*GIVEN REQUEST 1:*
Answer these questions about the critical passage on Dürrenmatt's detective novels, one line each:
(a) According to the passage, what does every page in the first half of The Judge have?
(b) In The Pledge, to whom is the story being told?
(c) In which two versions does Die Panne (Traps) exist?
*GIVEN REQUEST 2:*
Can you reproduce, word for word, the stretch of the passage on Dürrenmatt's detective novels from "Dürrenmatt's narrative technique" through "account. (p. 56)"?
*GIVEN REQUEST 3:*
Can you write the next part of the critical passage on Dürrenmatt's detective novels, picking up after its final sentence?

*PASSAGE SHOWN:*
Dürrenmatt's four detective novels have attained the same international renown as his dramas…. They are, to be sure, typically Dürrenmatt, but in no way do they depart from what one usually expects from a detective story. (p. 48)

Dürrenmatt must have had great fun in writing these novels. It is much easier to insert incidental material in a novel than in a play. In the first half of The Judge, there is not a page without its touch of humor. Dürrenmatt ridicules the police, the people of Bern, the separatists from the Jura Mountains, state officials and their titles, the militarists, Swiss artists, and others. He administers such a heavy dose of symbolism that it becomes parody. (p. 51)

[Protagonist] Bärlach's conversations with Edith Marlok and Emmenberger form the high point of [The Quarry]. Both doctors think, in the truest sense of the word, Dürrenmatt's thoughts. They think and act completely consistently—with horrifying results. Dürrenmatt rejects their actions, but he respects the philosophy that motivates those actions. Bärlach, like Dürrenmatt, has nothing with which to oppose this philosophy—no faith. All that remains for him, if he is honest with himself, is silence. Or else he can, with the Jew, cry out, "Long live mankind!" and add, "But how?" The enigma of existence is man's fate…. (pp. 53-4)

Dürrenmatt's narrative technique in The Pledge is considerably more mature than in his first two novels. [In this novel the] story is being told to Dürrenmatt. Whereas his earlier dialogues were often too long and complicated to be believed as actual conversation, Dürrenmatt now exercises greater discipline and goes so far as to apologize to the reader for changing a word or so of the narrator's account. (p. 56)

Die Panne (Traps, 1956), exists in two versions—as a short novel and as a radio play…. Traps stands apart from the other three novels in that it is not properly a detective novel. (p. 57)

Many things in Traps remind one of Kafka's The Trial; this is especially true of the narrative version. In Kafka's novel the trial and K.'s guilt remain mysterious; perhaps they have to be interpreted theologically. In Dürrenmatt's work, however, Traps is unquestionably guilty, although the court remains grotesque enough. (p. 58)

*SOURCE EXCERPT:*

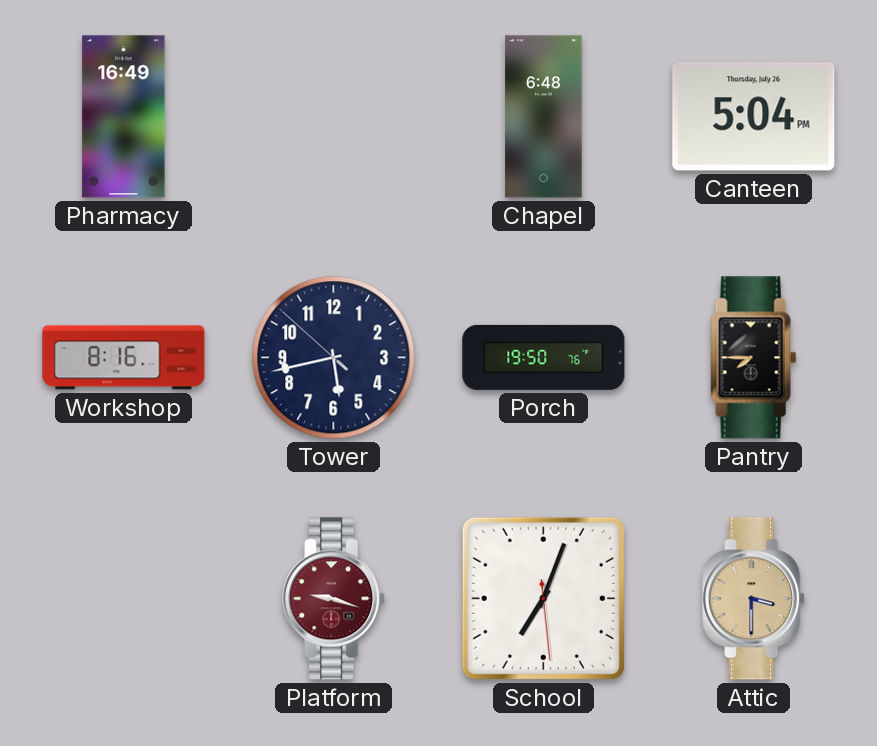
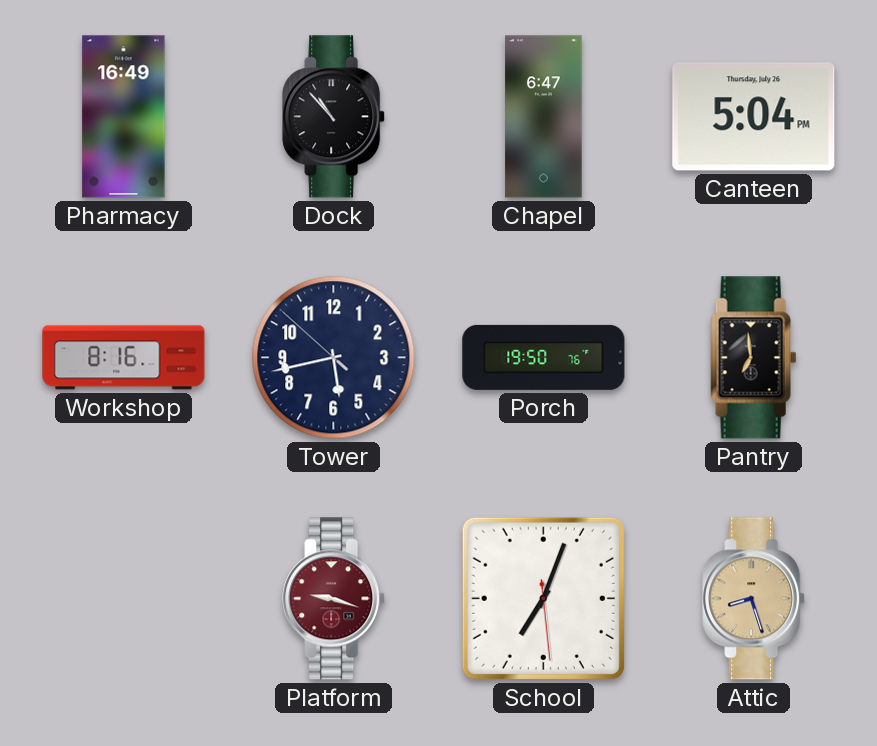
Dock: none -> 10:53
Chapel: 6:48 -> 6:47
Pantry: 7:45 -> 6:59
Attic: 3:30 -> 8:27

*FINAL ANSWER 1:*
(a) Its touch of humor.
(b) To Dürrenmatt.
(c) As a short novel and as a radio play.

*FINAL ANSWER 2:*
Dürrenmatt's narrative technique in The Pledge is considerably more mature than in his first two novels. [In this novel the] story is being told to Dürrenmatt. Whereas his earlier dialogues were often too long and complicated to be believed as actual conversation, Dürrenmatt now exercises greater discipline and goes so far as to apologize to the reader for changing a word or so of the narrator's account. (p. 56)

*FINAL ANSWER 3:*
Dürrenmatt wrote his radio plays during the period when earning money was still very important to him. That they are outstanding examples of their genre is, however, not open to doubt. Dürrenmatt has won some of the most highly respected awards for radio plays: in 1956, the Prize of the War Blind for "Die Panne"; and in 1958, the Prix d'Italia for "Incident at Twilight."

Thematically, "Der Doppelgänger" [The Double] belongs to the world of Die Stadt and the early dramas. A man finds himself suddenly face to face with his double. The double has killed someone, and the court wishes the man to take the guilt upon himself. Like Kafka's K. in The Trial, the man is not acquainted with the court, nor can he comprehend why he should let himself be punished for something he did not do. (p. 62)

What is the meaning of the play? Dürrenmatt has attempted to observe the human situation through the eyes of neither God nor man, but through those of God's death figure. The heavens are as empty as the little castle in "Der Doppelgänger." God does not exist, or at least he does not let anyone find him. If he did exist, then the individual man—an ant crawling around on the earth—would be completely unimportant to him. The idea that God owes justice to anybody is absurd. (pp. 65-6)

"Incident at Twilight" is a brilliant satire on the writing profession, on Dürrenmatt himself, and above all on biographical criticism. Dürrenmatt purposely puts details of himself in the character of the writer, Maximilian Frederick Korbes (Herr Korbes "must have been an evil man," goes the Grimms' fairy tale). (p. 69)

A visitor, Feargod Hofer, comes into his suite. This visitor is a representative of biographical criticism. He has found out that Korbes himself has committed twenty-one of the twenty-two murders he describes in his novels….

Biographical interpretation is relatively fruitless when applied to Dürrenmatt, who, by the way, despises the method. In the instance of Herr Korbes, however, the critic—absurdly enough—hits the nail on the head. With the greatest of pleasure Dürrenmatt takes his revenge on invaders of the privacy of the artist. Korbes throws the visitor out the window; the death is called a suicide. Korbes immediately uses the episode as the subject for a new radio play. (p. 70)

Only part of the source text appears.